The design has margin, but that margin erodes with cable extensions, higher operating temperatures, or PE conductor substitution. If this sub-board will feed final circuits (not just other distribution circuits), those final circuits have a 0.4-second disconnection requirement — and the Z_s at the end of those final circuits includes the 0.1135 Ω contribution from this feeder.

If remediation were needed, the most effective options are:

1. Increase PE conductor size. A 120 mm² copper PE instead of 95 mm² reduces R₂ by 21%, providing significant margin for downstream circuits.
2. Add RCD protection at the sub-board.
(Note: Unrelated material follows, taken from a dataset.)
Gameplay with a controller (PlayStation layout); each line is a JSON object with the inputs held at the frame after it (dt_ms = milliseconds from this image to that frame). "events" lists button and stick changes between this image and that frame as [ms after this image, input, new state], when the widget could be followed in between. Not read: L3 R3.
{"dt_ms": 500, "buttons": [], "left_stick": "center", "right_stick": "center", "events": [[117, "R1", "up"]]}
A time-delayed RCD (Type S, 100 ms) at the sub-board provides backup disconnection for earth faults that produce lower fault currents than the MCCB can detect quickly.
3. Earth fault relay. For industrial installations, a dedicated earth fault relay with adjustable pickup and time settings provides more precise control over earth fault disconnection than relying on the MCCB’s overcurrent characteristics.

Standards referenced: IEC 60364-4-41:2005+A1:2017 (Table 41.1), IEC 60364-5-54 (protective conductors), IEC 60947-2 (MCCBs).